Five new films will begin on–demand runs on television the same day they premiere at the festival. The films, available through the VOD label Sundance Selects, include a couple of the most anticipated, like Gregg Araki’s Kaboom, which combines themes of sexual identity with a conspiracy-theory plot, and Joe Swanberg’s Uncle Kent, about a 40-year-old single man whose on-line friendship with a woman explodes when she turns up at his house. Both begin on Jan. 21st.
The doc These Amazing Shadows, about the films and meaning of the National Film Registry, begins on Jan 22. (They'll all be available in a special Sundance Film Festival section on the on-demand channels of most major cable systems, including Comcast, Time Warner and Cox.)
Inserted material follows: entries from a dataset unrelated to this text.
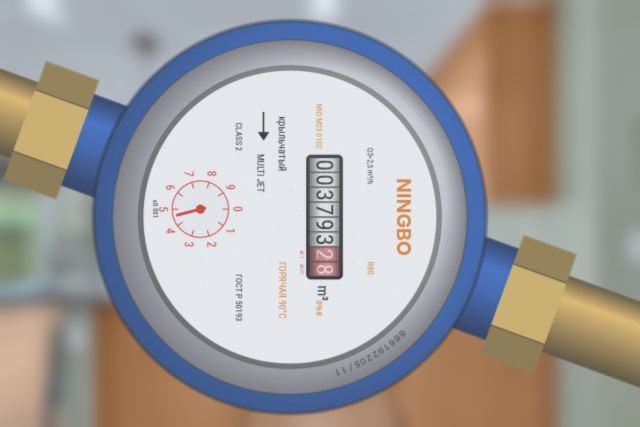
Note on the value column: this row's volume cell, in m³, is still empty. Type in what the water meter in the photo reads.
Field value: 3793.284 m³
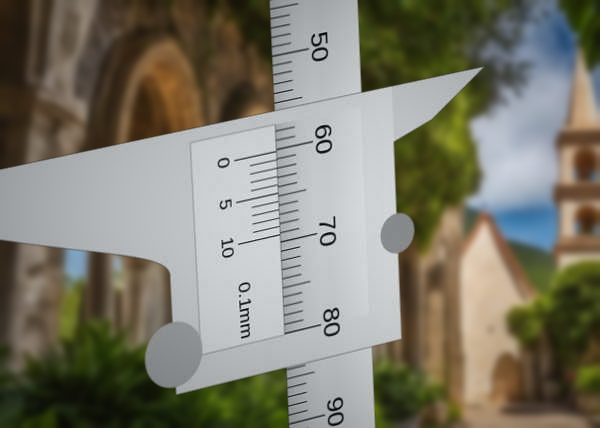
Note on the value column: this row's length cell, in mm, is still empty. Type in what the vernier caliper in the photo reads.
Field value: 60.2 mm
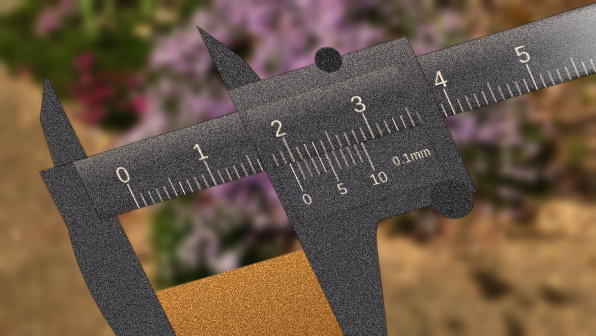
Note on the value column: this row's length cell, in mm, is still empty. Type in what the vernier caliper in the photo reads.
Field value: 19.4 mm
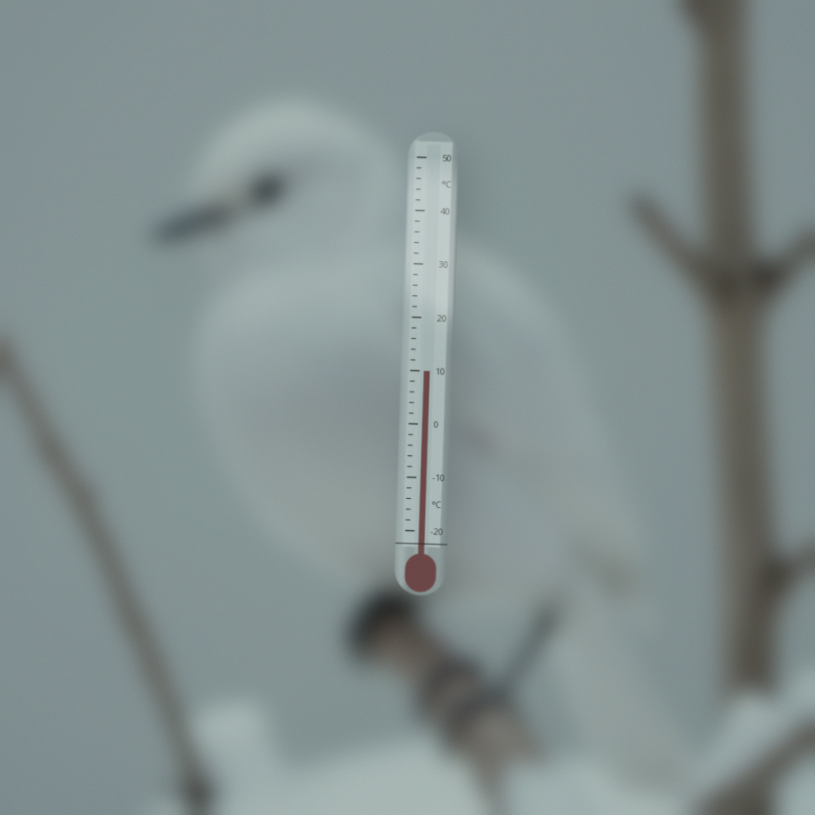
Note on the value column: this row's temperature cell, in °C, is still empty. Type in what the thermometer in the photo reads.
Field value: 10 °C
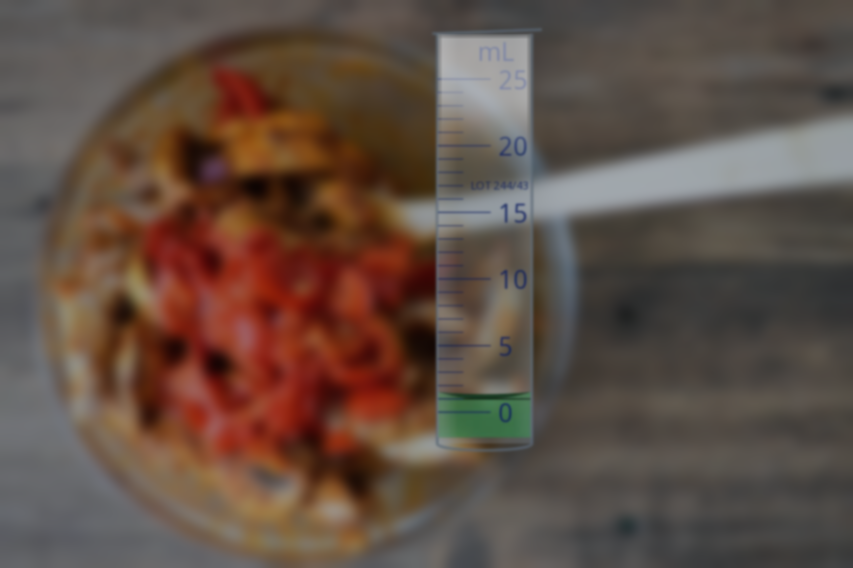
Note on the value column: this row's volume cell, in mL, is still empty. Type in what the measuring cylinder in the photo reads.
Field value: 1 mL
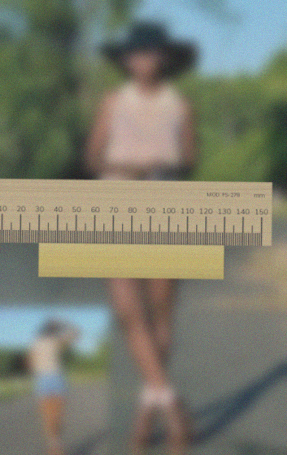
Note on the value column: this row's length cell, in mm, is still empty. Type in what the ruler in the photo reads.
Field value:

Also on the 21st, Sundance Channel will begin, “10 Days of Sundance,” a series of films from previous festivals. The schedule for Jan. 22nd includes a wonderful little 2009 film that deserves more attention: Brief Interviews with Hideous Men, directed by John Krasinski (yes, the actor who plays Jim on The Office) based on the David Foster Wallace book. Here’s a link to the complete schedule. Info about Sundance Channel’s extensive coverage of the festival is here.
I’ll be going out to Park City toward the end of the festival to moderate a panel on the 28th called “The Power of Story: The Big Idea,” with an amazing lineup of people. Director Jason Reitman, playwright and filmmaker Sam Shepard, composer Thomas Newman and editor Jill Bilcock will be there to talk about the creative process and collaboration, how an idea takes shape on film. You can be there too by watching the webcast (details to come when we're closer).
I’m happy to have you join me without leaving home.